Methods: The right lateral lobe of porcine liver was decellularized using 0.1% sodium dodecyl sulfate through the
right branch of the portal vein. Decellularized lobes were evaluated by histological and biochemical analyses. DNA
content was quantified to validate the decellularization protocol. The presence of immunogenic and pathogenic
antigens was checked to exclude potential rejection and thrombosis after xenotransplantation. Xeno-reactivity of
decellularized tissue against human peripheral blood mononuclear cells was examined. Cytotoxicity was evaluated
against hepatocarcinoma cells. Finally, scaffolds were incubated in collagenase for biodegradation testing.
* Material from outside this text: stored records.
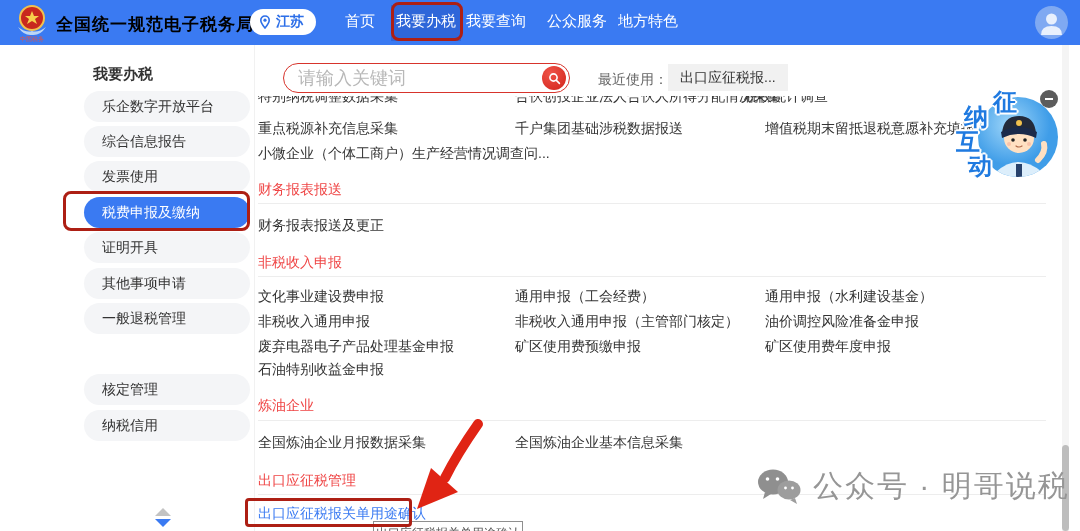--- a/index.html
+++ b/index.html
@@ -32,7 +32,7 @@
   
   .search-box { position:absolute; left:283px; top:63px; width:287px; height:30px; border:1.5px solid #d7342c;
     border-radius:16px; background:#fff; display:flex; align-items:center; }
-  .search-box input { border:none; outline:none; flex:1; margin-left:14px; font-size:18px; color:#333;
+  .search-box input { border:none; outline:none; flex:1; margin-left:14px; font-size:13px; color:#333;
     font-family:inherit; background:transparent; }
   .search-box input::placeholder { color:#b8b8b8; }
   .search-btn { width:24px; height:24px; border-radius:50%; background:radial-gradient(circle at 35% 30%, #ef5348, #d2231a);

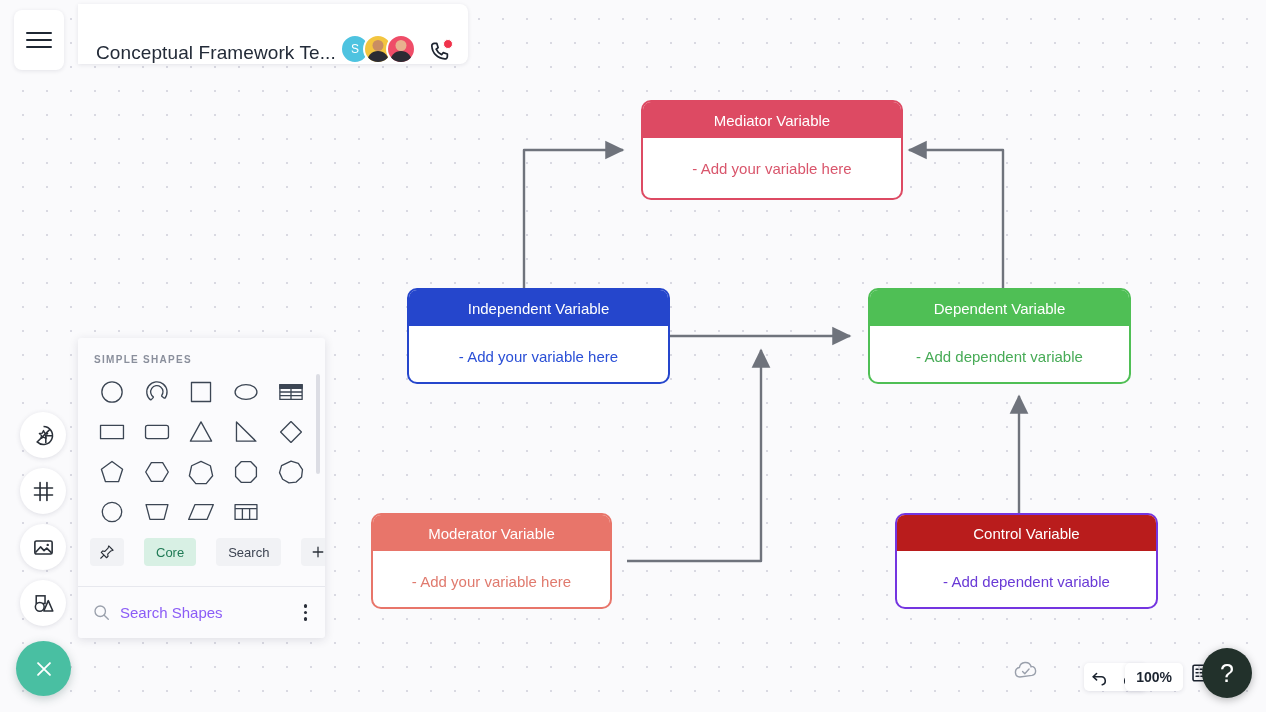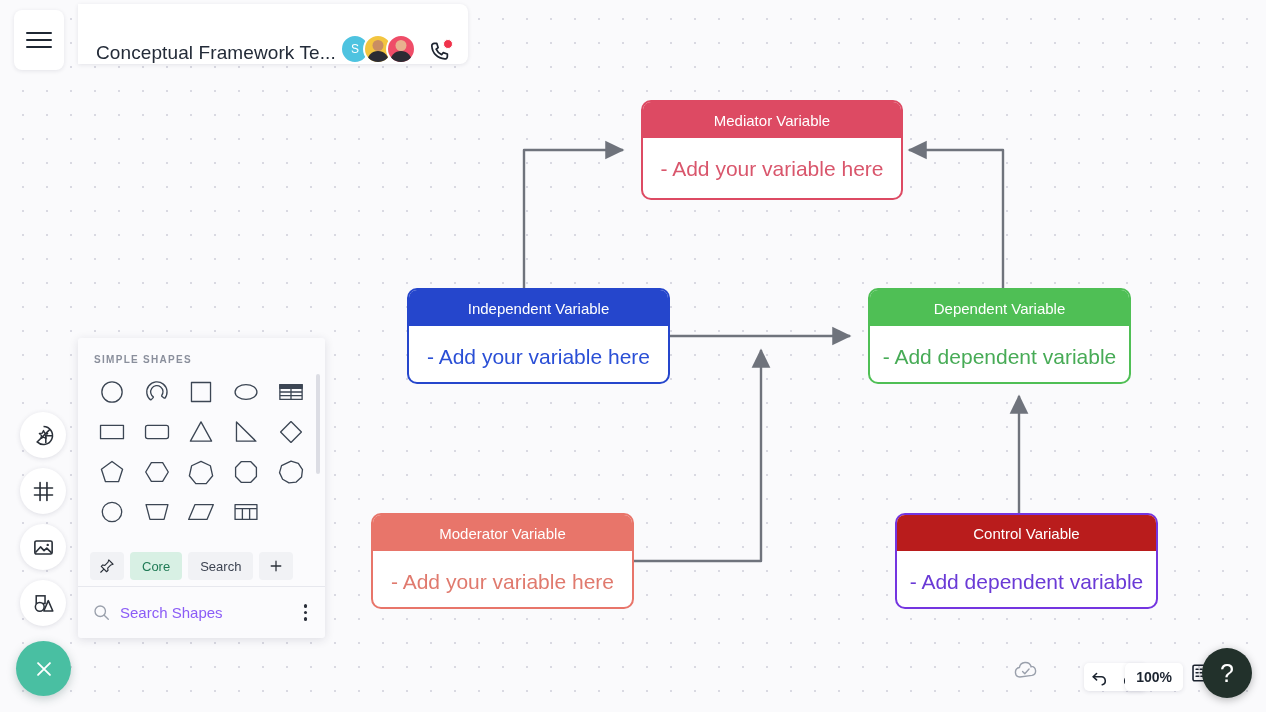--- a/index.html
+++ b/index.html
@@ -138,7 +138,7 @@
   }
   .node-body {
     height:62px; display:flex; align-items:center; justify-content:center;
-    text-align:center; font-size:21px; line-height:1.45; padding:0 12px;
+    text-align:center; font-size:15px; line-height:1.45; padding:0 12px;
     box-sizing:border-box;
   }
 

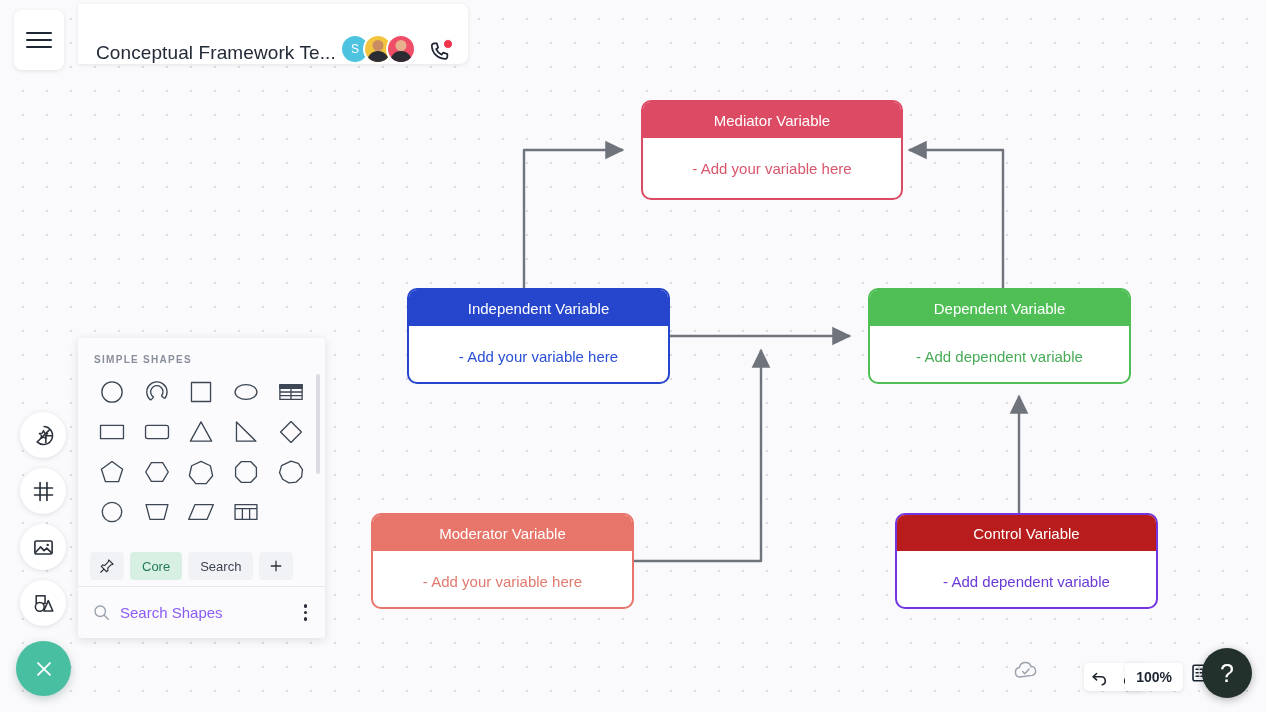--- a/index.html
+++ b/index.html
@@ -202,7 +202,7 @@
         <div class="node-head" style="background: rgb(79, 191, 85);">Dependent Variable</div>
         <div class="node-body" style="color: rgb(71, 171, 86);">- Add dependent variable</div>
       </div>
-      <div class="node" style="left: 364px; top: 513px; width: 263px; height: 96px; border: 2px solid rgb(232, 117, 106);">
+      <div class="node" style="left: 364px; top: 513px; width: 241px; height: 96px; border: 2px solid rgb(232, 117, 106);">
         <div class="node-head" style="background: rgb(232, 117, 106);">Moderator Variable</div>
         <div class="node-body" style="color: rgb(224, 122, 110);">- Add your variable here</div>
       </div>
Results: The decellularized lobe preserved the three-dimensional architecture, ultrastructure, extracellular matrix
components, and vasculature. Scaffolds were almost depleted of DNA in addition to antigenic and pathogenic
antigens, which are considered barriers to xenotransplantation. The human immune response against scaffolds
was considered non-significant. Our matrices were biocompatible and biodegradable.
Conclusions: We successfully developed a non-cytotoxic, non-immunogenic, and biodegradable porcine hepatic
lobe for future liver regeneration and bioengineering.